New science building set to begin construction later this month

Emma Collins

Construction on the old North Wing of the Thompson Complex is expected to begin in late February.

Construction was originally set to begin in December  2015. However, none of the initial bids received in December covered the budget for the building.

“We’ve had to do what’s called value engineering to try to get the project’s scope within our budget,” said Dan Chaney, Capitol Construction project manager.

Value engineering involves looking at and possibly altering both the materials being used as well as the methods of construction and also removing any expendable features in an attempt to reduce the budget.

“We’re really just looking at the entire project and see what of those items might lend themselves to getting us where we need to be,” Chaney said.

The result is a smaller budget that will hopefully be within range of a new set of revised bids.

According to an email from Bryan Russell, chief facilities officer, these bids are expected to be received on Feb. 9.

If one of the revised bids covers the cost of the project, then construction on what will be named Ogden College Hall will begin later this month.

The predicted completion date is December 2017.

“But that schedule is pending on us obviously getting within budget,” Chaney said.

If none of the revised bids cover the new budget, then the construction plans will be reexamined, and more changes may be made in an effort to further reduce the cost.

“We are trying to avoid a rebid scenario because that would cost us more time, a lot more time,” Chaney said.

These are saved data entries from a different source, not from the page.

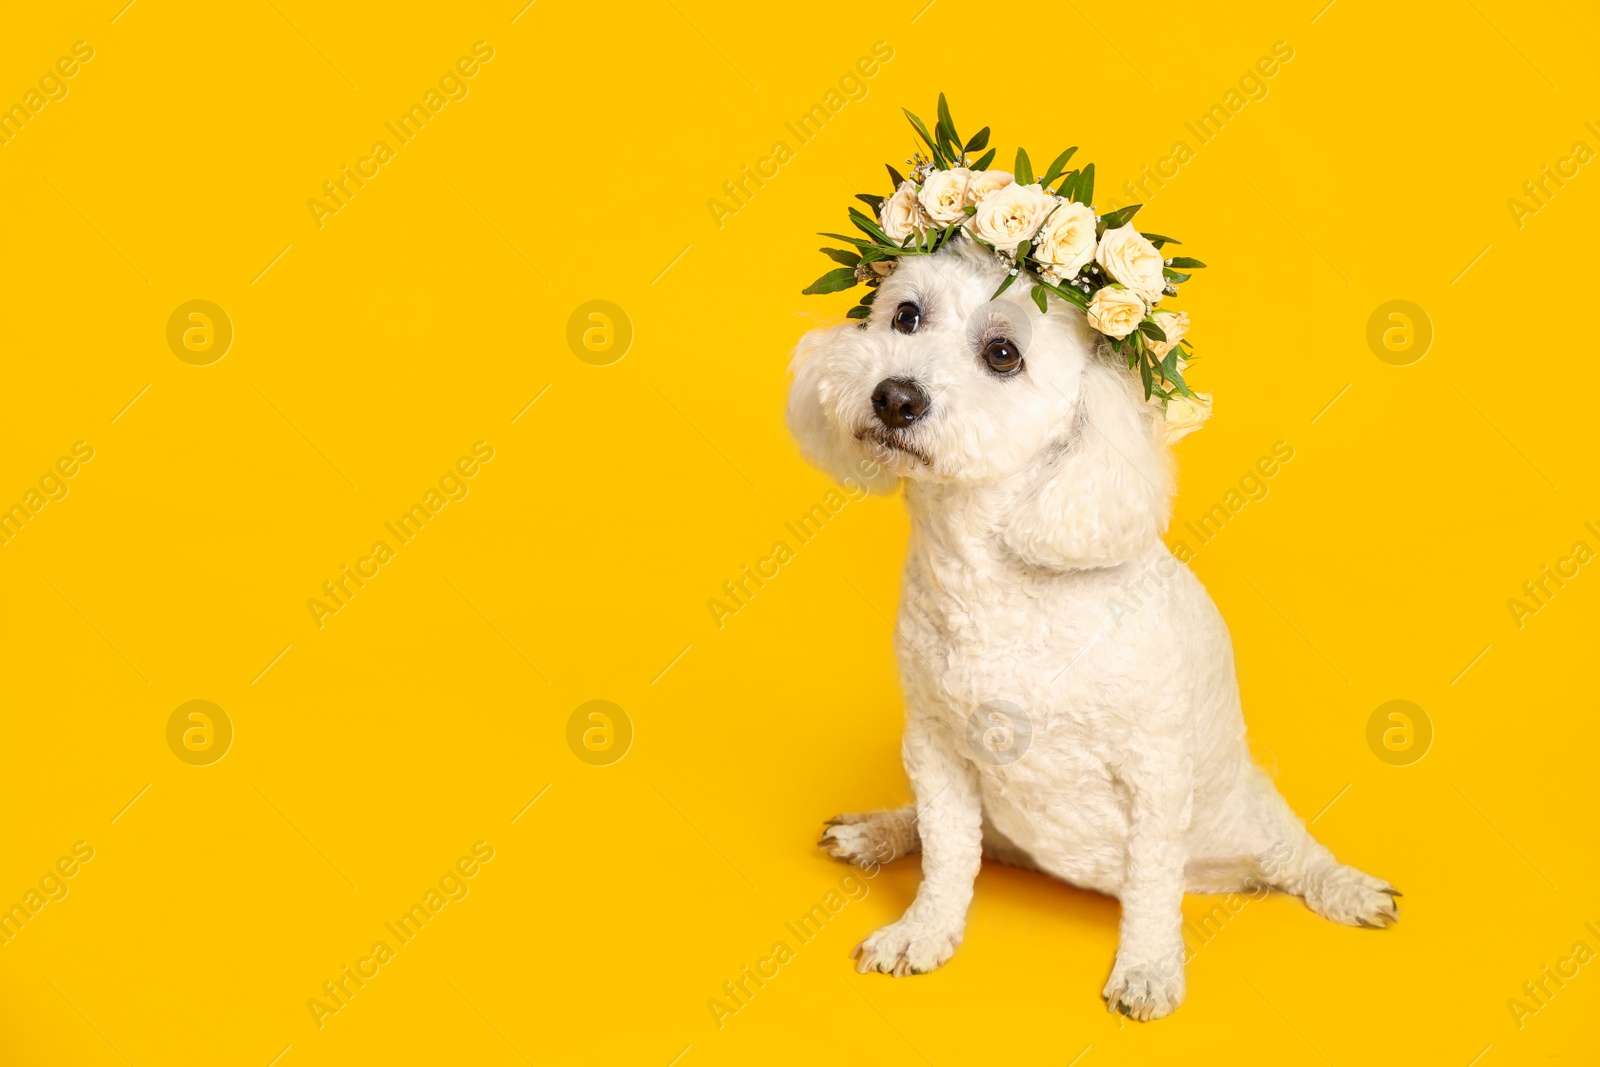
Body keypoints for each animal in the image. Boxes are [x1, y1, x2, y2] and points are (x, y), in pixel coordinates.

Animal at [793, 239, 1395, 1017]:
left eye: (1002, 354)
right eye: (904, 316)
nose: (895, 396)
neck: (991, 575)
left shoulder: (1156, 770)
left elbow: (1151, 884)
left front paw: (1148, 966)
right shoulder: (935, 747)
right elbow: (949, 852)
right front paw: (923, 930)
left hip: (1251, 816)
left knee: (1294, 858)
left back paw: (1344, 888)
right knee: (954, 836)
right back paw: (879, 830)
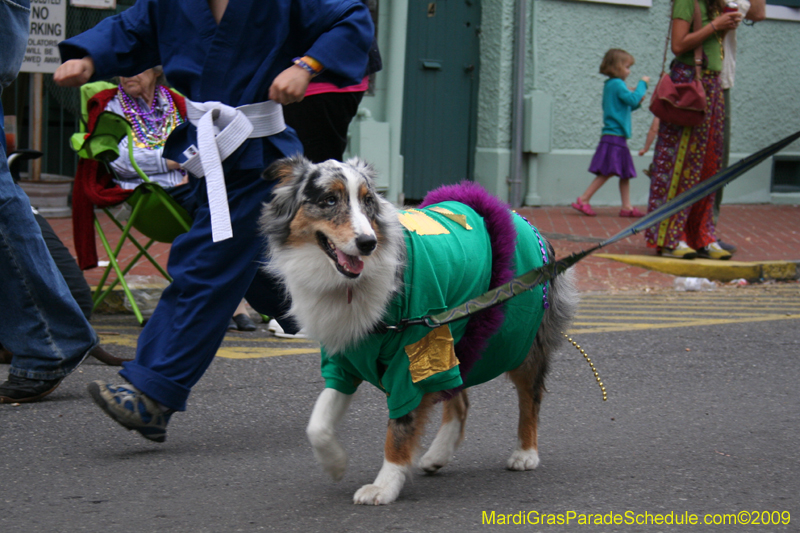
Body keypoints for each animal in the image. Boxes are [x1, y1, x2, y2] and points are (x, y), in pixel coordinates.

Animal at [260, 155, 580, 502]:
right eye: (330, 199)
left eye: (368, 201)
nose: (368, 243)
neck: (349, 284)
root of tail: (528, 224)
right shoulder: (345, 357)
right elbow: (318, 423)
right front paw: (335, 464)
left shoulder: (413, 356)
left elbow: (400, 428)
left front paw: (384, 486)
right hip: (457, 336)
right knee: (459, 398)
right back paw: (438, 454)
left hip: (515, 339)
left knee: (530, 395)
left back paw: (525, 453)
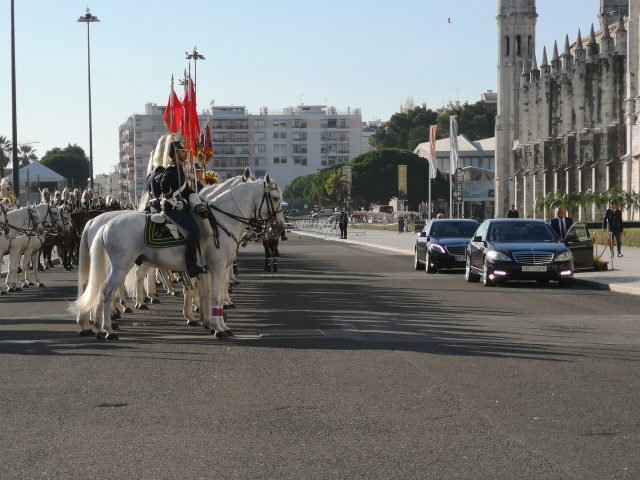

Current design plans, which were drawn up with input from Dean Cheryl Stevens of Ogden College, show a four-story, 80,000-square-foot building that will include the dean’s office, several labs, an auditorium and a connection to Snell Hall.

The lot’s close proximity to Snell poses a problem: construction noise. Chaney admits that the noise from the loud machinery might distract students who have classes in the surrounding buildings.

“There is no way to have a completely silent construction site, so the construction crew will observe quiet hours for testing in an effort to limit the distraction,” Chaney said.

Another concern during construction is safety for pedestrians. The sidewalk across from Chestnut Street North lot is adjacent to the old North Wing lot.

“We’ll take precautions to have it protected during the job,” Chaney said.

This type of construction on a school campus comes with a unique set of challenges.

According to Chaney, one of the main challenges is the lack of nearby storage space for machinery and materials.

“That’s typical on campus because things are in such close proximity,” Chaney said.

The North Wing of the Thompson Complex has been demolished since this past winter.

“The building in general was past its usefulness, and the mechanical systems were certainly well past their life. When the building gets to that shape, it’s more feasible to take it down and start from scratch with a new one,” Chaney said.